• [WHAT IS REQUIRED]: Locate "Figure 6. Relationship" in the data below, then output the line it is on and all following lines through the last, word for word. Skip any pictures.

• [DATA BLOCK]:

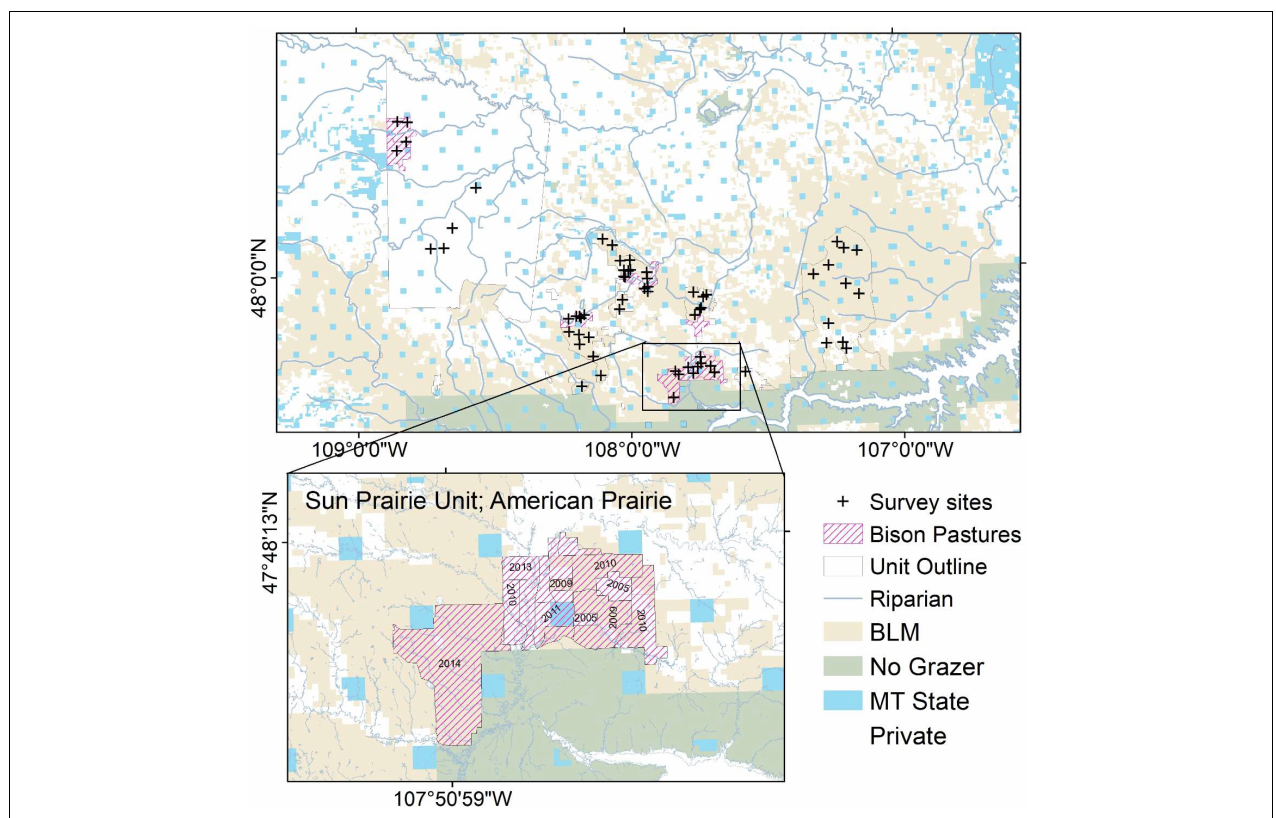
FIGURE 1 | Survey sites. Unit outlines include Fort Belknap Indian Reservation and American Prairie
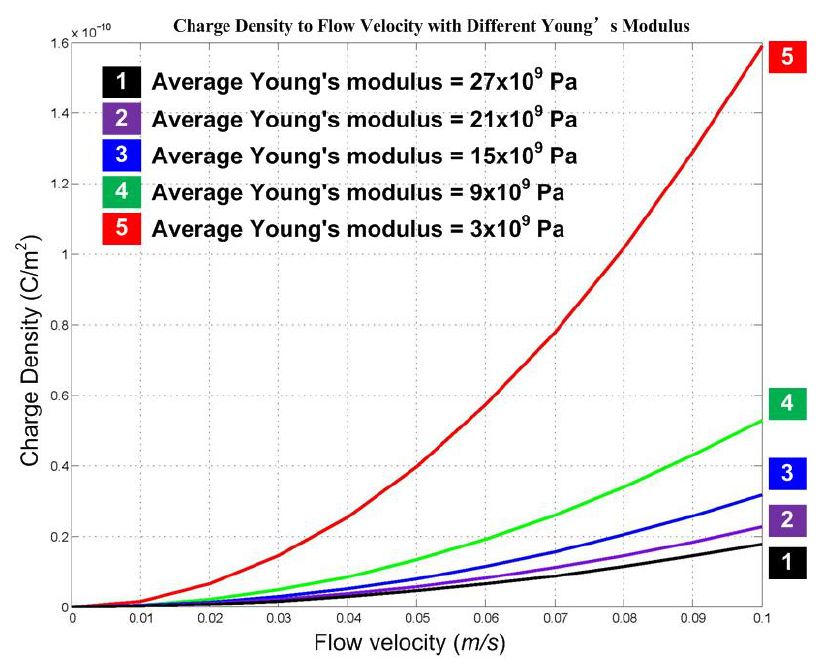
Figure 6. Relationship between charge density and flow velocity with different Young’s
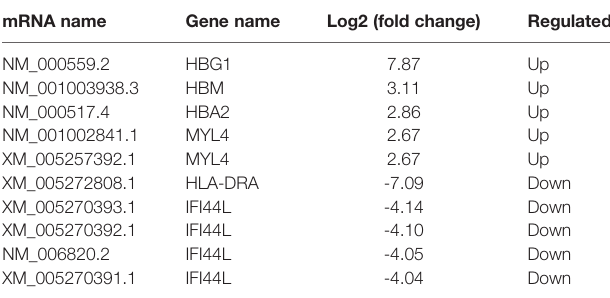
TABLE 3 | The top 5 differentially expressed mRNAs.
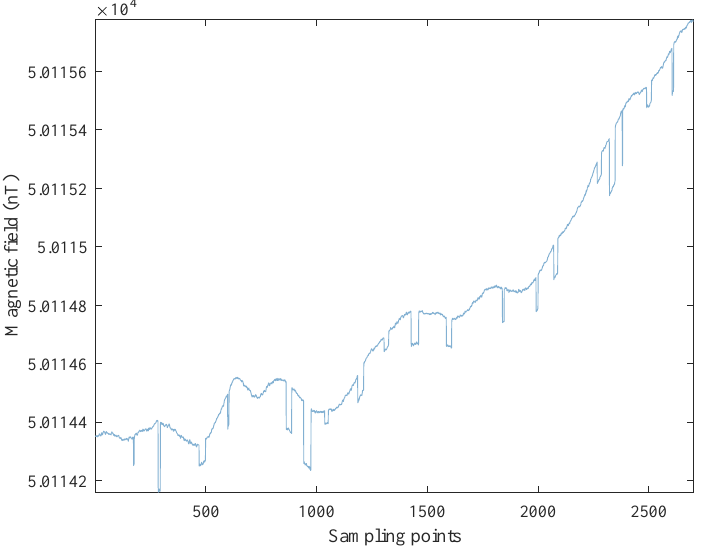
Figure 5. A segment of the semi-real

• [TASK RESULT]:
Figure 6. Relationship between charge density and flow velocity with different Young’s
TABLE 3 | The top 5 differentially expressed mRNAs.
Figure 5. A segment of the semi-real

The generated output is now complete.